In the case of grid-connected battery systems, they manage real-time power demands, while simultaneously balancing power supply with demand between the microgrid and the utility grid and in the combination of managing one-way and two-way directional power flows. In effect these points of power production and consumption (as in individual buildings) can operate entirely independent or as part of the utility grid
One popular system example is the Tesla Powerwall battery power management system, which can be easily accommodate same day activation for an individual home or commercial building complex rooftop solar system. In effect, it is a scaled-down version of what utilities rely on to manage centralized grid power production, power flow, and customer power connections (SCADA systems) — and at a fraction of the cost.

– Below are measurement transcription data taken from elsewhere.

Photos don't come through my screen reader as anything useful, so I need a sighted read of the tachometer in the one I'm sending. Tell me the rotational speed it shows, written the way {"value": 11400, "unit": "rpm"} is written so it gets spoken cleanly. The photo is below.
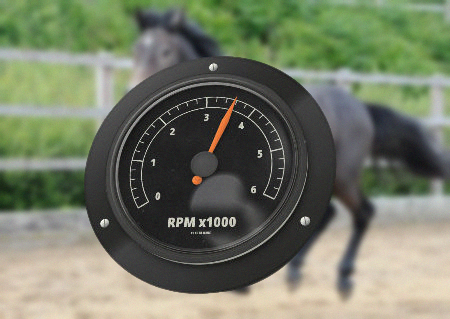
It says {"value": 3600, "unit": "rpm"}
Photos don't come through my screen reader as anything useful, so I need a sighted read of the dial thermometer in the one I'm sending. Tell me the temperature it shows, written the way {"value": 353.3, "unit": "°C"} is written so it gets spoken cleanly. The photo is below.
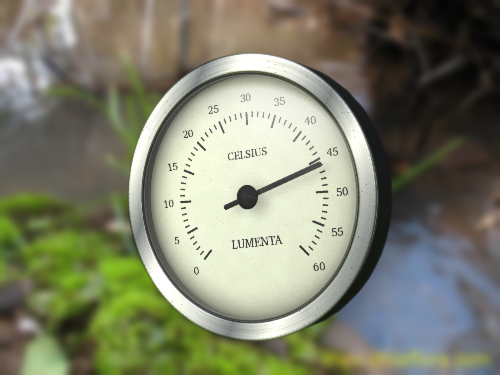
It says {"value": 46, "unit": "°C"}
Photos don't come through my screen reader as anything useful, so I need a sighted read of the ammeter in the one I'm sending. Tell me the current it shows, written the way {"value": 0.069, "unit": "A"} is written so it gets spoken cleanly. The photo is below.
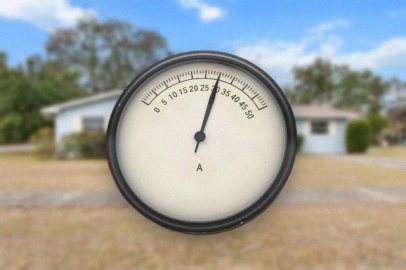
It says {"value": 30, "unit": "A"}
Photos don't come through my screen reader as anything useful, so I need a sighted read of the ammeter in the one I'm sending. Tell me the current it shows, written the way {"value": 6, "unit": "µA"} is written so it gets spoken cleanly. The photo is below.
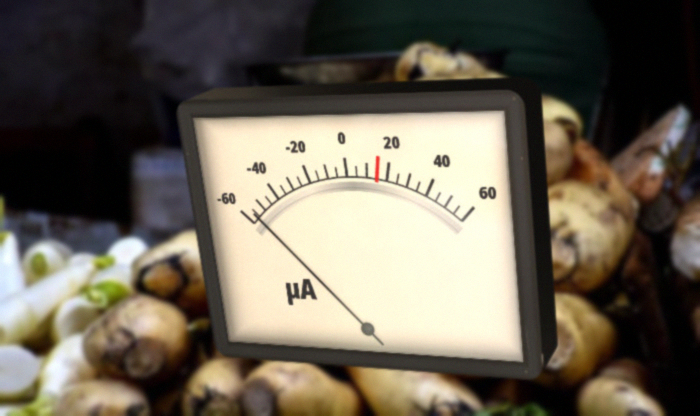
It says {"value": -55, "unit": "µA"}
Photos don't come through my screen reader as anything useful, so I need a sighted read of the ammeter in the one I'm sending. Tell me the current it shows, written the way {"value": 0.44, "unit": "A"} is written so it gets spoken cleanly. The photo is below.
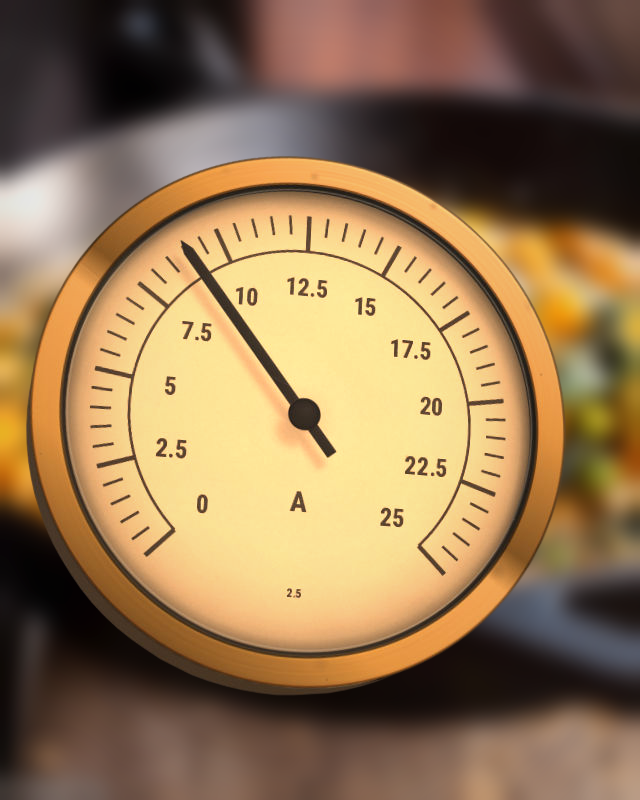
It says {"value": 9, "unit": "A"}
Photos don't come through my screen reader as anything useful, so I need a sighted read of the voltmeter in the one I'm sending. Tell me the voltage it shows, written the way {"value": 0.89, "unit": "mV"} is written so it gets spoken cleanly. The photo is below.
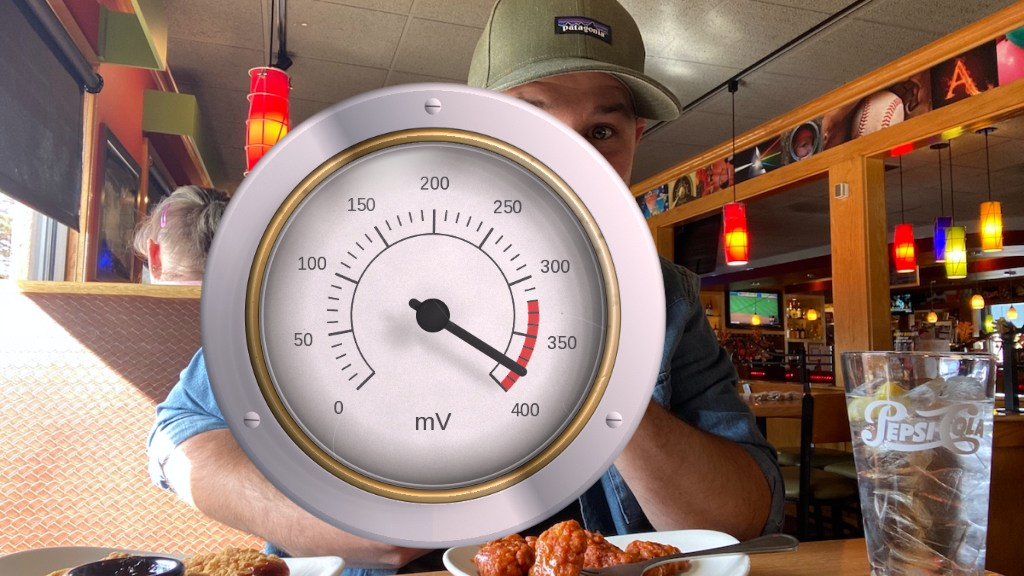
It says {"value": 380, "unit": "mV"}
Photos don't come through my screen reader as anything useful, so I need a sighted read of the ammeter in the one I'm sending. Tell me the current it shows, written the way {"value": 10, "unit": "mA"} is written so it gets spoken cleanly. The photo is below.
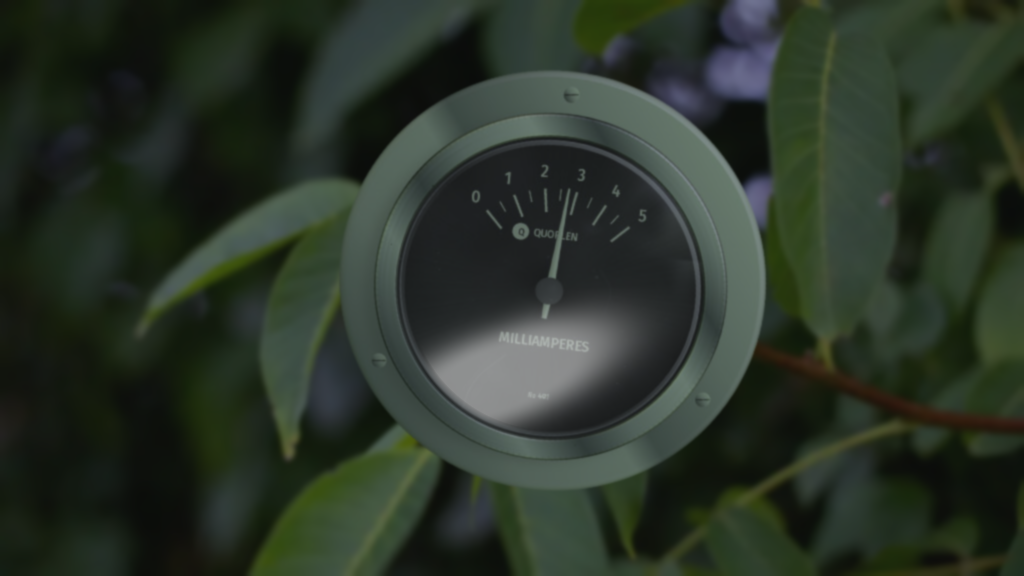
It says {"value": 2.75, "unit": "mA"}
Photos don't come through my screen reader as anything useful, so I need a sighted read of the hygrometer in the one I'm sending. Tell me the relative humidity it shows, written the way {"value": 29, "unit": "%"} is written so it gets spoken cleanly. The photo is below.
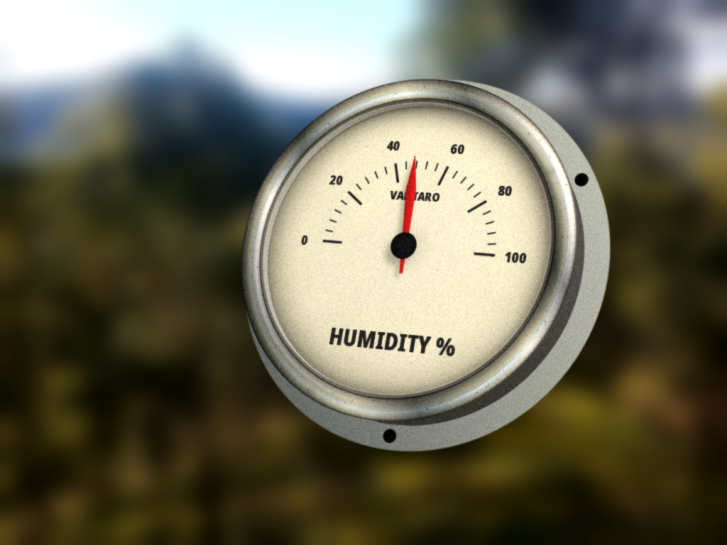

In short, microgrids operate as stand-alone systems, powering a home or commercial buildings, or scaled up to powering entire neighborhoods, college campuses, military bases, and even sectors of of a centralized grid system or connected as self-sufficient microgrid sectors comprising a larger grid system.
Microgrids are scalable, reliant, and proven clean energy transformation options whose time has come.
Microgrids are now transforming today’s inefficient and centralized power generation utilities, traditionally dependent on long hauling electricity (with power losses) through vulnerable grid infrastructures and over long distances, all of which are proving to be unreliable and costly to ratepayers, the environment, and Hawaii’s economy.
Hawaii, is more than ready to transform itself into a robust, distributed, and many times more efficient and cost-effective clean energy future.
Microgrids will enable this transformation faster, at lower cost, while delivering an intelligent, zero emissions (non-polluting and sustainable), and energy self-sufficient outcome; and one that is no longer dependent on burning trees, trash or fossil fuels for power.